PROBLEM STATEMENT: Check each line of the material, and show the ones that include the word "from".

-------- TASK INPUT --------

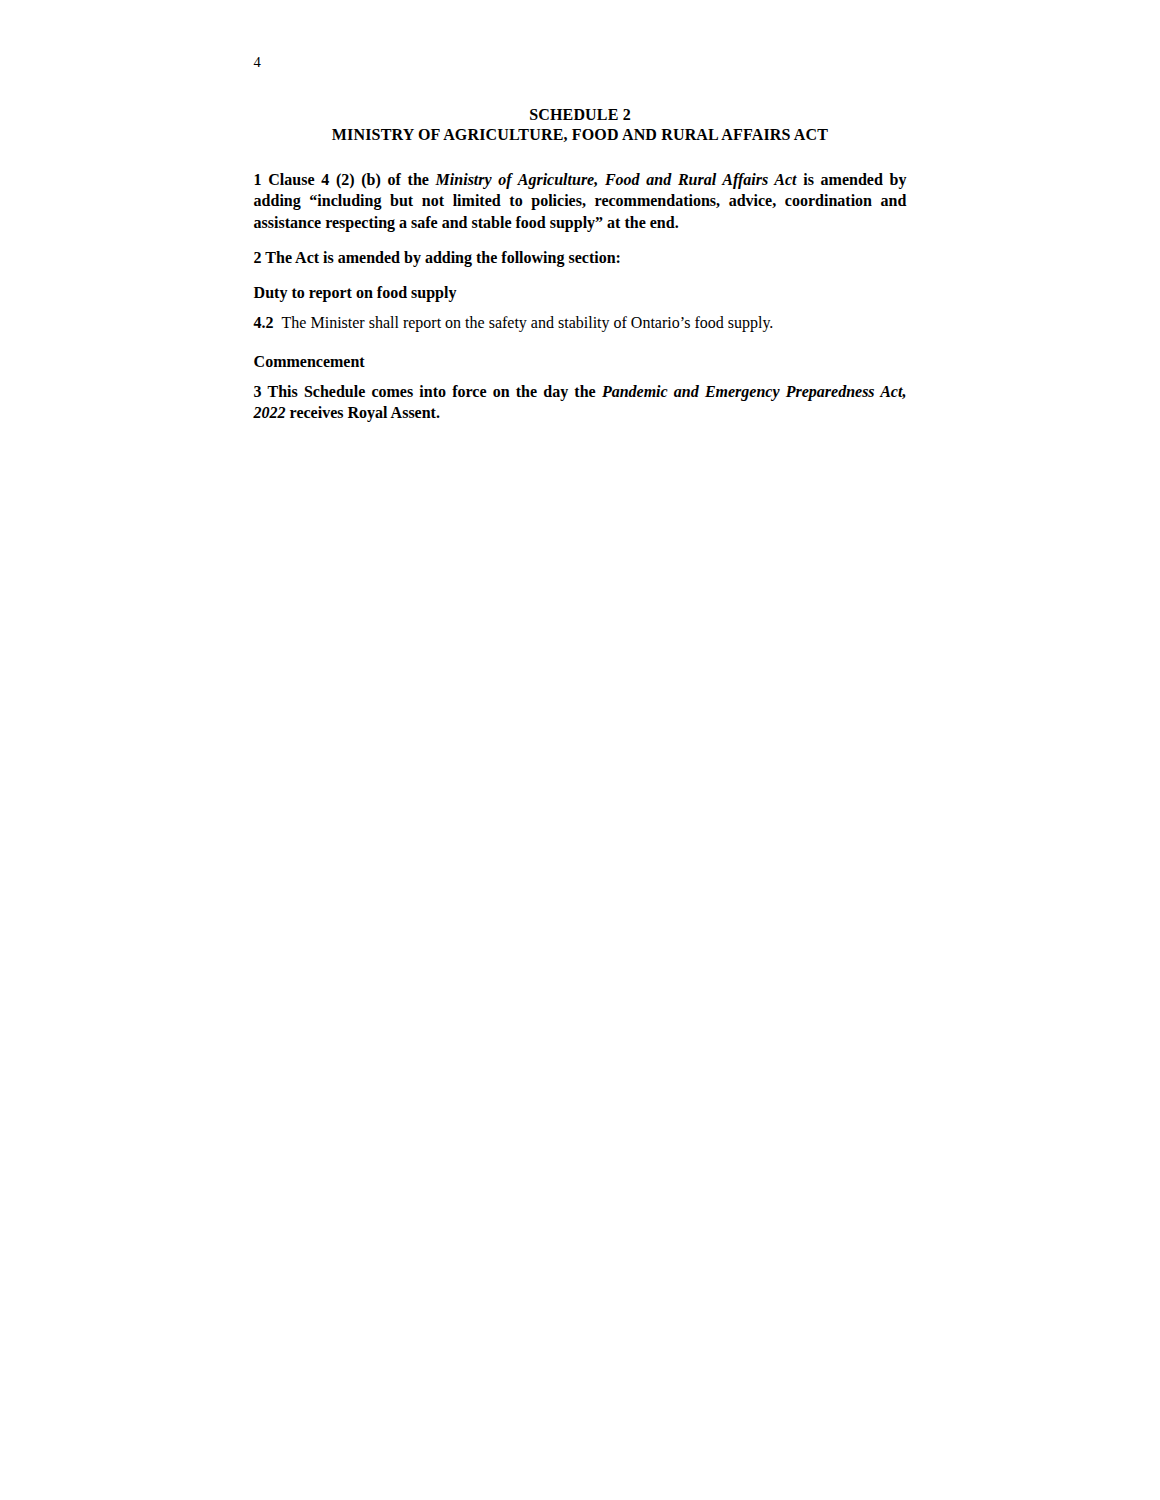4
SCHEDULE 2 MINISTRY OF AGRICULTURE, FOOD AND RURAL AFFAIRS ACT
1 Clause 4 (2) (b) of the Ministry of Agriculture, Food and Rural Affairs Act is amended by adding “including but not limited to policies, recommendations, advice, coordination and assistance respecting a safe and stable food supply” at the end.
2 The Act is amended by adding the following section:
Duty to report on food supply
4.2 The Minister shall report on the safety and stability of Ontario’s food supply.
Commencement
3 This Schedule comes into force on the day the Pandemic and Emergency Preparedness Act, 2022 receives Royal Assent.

--------
-------- TASK INPUT --------

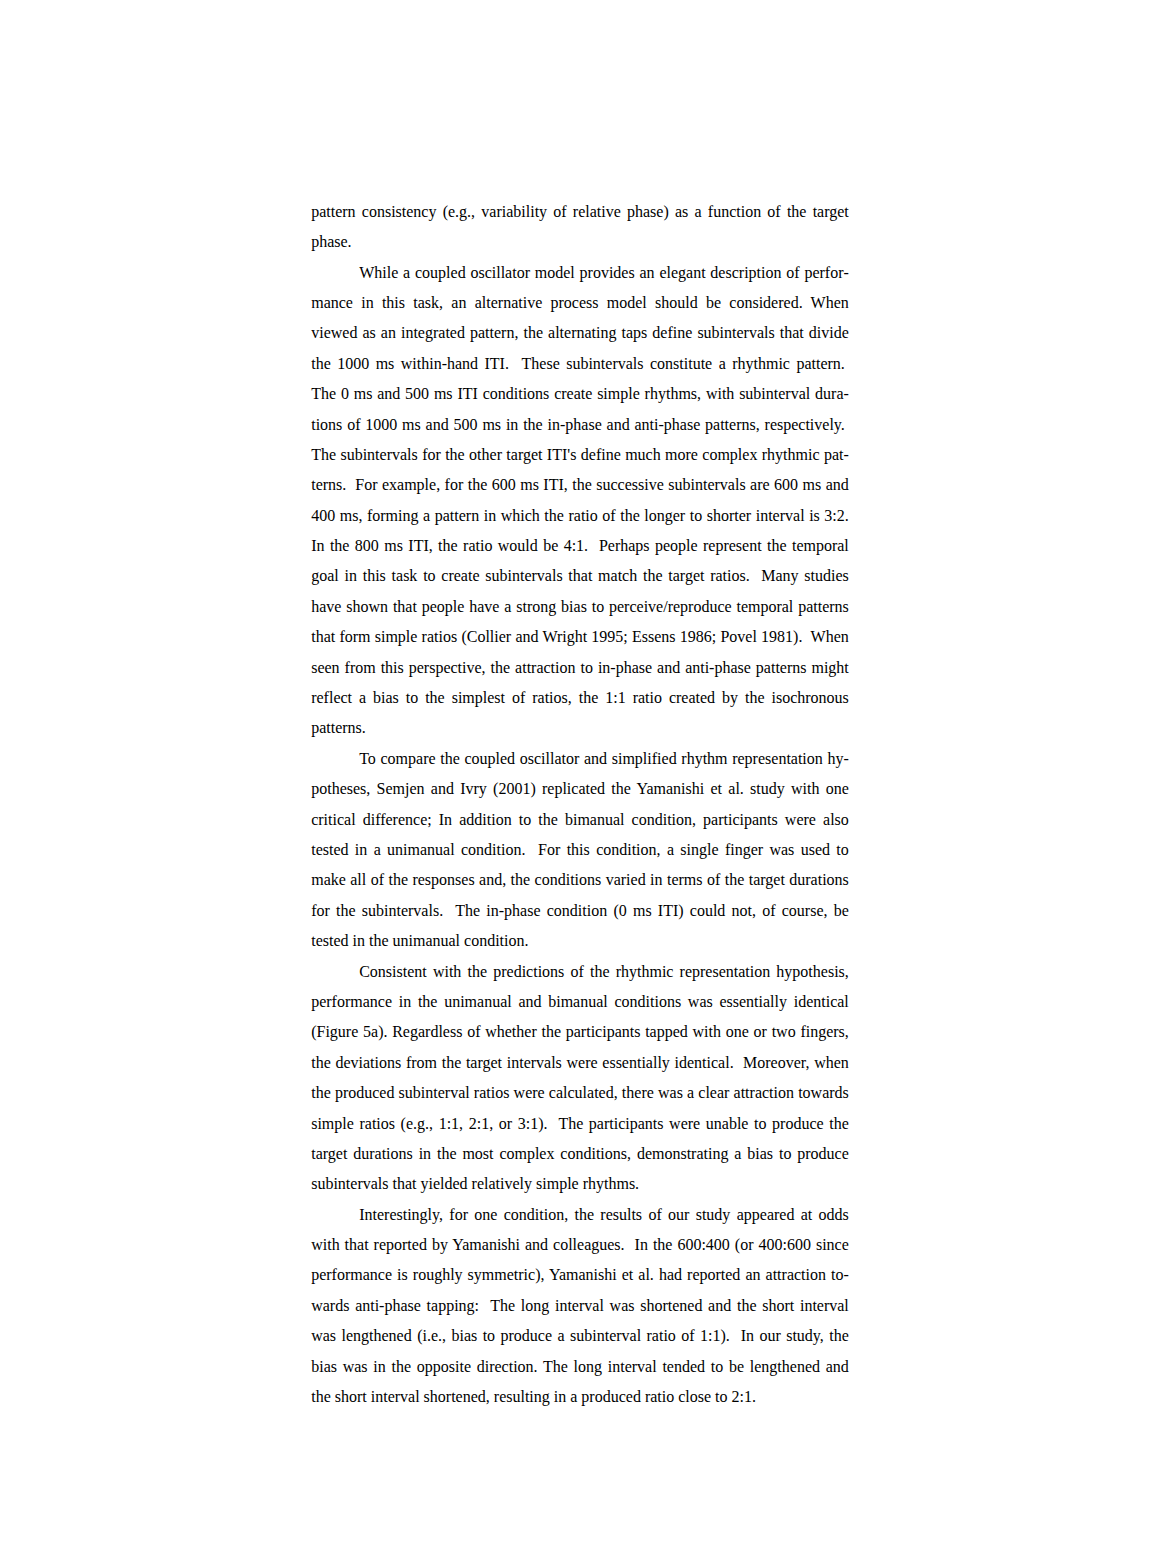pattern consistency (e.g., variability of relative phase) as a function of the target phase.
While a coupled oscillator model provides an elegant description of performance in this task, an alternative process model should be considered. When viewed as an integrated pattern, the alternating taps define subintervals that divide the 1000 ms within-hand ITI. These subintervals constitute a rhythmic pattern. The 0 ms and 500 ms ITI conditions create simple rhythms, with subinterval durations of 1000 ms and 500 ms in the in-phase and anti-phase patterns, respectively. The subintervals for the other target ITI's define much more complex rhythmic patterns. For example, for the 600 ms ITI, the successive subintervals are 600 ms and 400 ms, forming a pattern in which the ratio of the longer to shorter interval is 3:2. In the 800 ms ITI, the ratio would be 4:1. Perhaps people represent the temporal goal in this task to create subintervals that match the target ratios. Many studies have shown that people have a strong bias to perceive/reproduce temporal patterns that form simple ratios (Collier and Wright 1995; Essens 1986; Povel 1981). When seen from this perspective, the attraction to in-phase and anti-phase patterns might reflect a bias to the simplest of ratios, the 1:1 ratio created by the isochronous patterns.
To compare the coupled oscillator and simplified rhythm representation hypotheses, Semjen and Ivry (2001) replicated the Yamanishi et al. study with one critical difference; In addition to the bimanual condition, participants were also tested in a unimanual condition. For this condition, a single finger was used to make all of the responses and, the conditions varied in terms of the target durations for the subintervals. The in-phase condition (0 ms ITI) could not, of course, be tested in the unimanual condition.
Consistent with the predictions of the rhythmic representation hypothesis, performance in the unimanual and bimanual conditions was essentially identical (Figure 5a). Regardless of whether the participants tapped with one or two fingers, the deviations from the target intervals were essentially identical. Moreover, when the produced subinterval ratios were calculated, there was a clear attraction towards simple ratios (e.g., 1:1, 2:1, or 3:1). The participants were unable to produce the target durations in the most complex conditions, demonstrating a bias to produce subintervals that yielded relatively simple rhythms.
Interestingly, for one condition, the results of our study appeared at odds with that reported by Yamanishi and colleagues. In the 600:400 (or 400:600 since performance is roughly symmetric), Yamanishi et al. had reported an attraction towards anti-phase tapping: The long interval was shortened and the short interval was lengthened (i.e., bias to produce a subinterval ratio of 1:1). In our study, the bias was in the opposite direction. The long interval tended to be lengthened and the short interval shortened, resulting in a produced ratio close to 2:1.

--------

EXPECTED ANSWER:
While a coupled oscillator model provides an elegant description of performance in this task, an alternative process model should be considered. When viewed as an integrated pattern, the alternating taps define subintervals that divide the 1000 ms within-hand ITI. These subintervals constitute a rhythmic pattern. The 0 ms and 500 ms ITI conditions create simple rhythms, with subinterval durations of 1000 ms and 500 ms in the in-phase and anti-phase patterns, respectively. The subintervals for the other target ITI's define much more complex rhythmic patterns. For example, for the 600 ms ITI, the successive subintervals are 600 ms and 400 ms, forming a pattern in which the ratio of the longer to shorter interval is 3:2. In the 800 ms ITI, the ratio would be 4:1. Perhaps people represent the temporal goal in this task to create subintervals that match the target ratios. Many studies have shown that people have a strong bias to perceive/reproduce temporal patterns that form simple ratios (Collier and Wright 1995; Essens 1986; Povel 1981). When seen from this perspective, the attraction to in-phase and anti-phase patterns might reflect a bias to the simplest of ratios, the 1:1 ratio created by the isochronous patterns.
Consistent with the predictions of the rhythmic representation hypothesis, performance in the unimanual and bimanual conditions was essentially identical (Figure 5a). Regardless of whether the participants tapped with one or two fingers, the deviations from the target intervals were essentially identical. Moreover, when the produced subinterval ratios were calculated, there was a clear attraction towards simple ratios (e.g., 1:1, 2:1, or 3:1). The participants were unable to produce the target durations in the most complex conditions, demonstrating a bias to produce subintervals that yielded relatively simple rhythms.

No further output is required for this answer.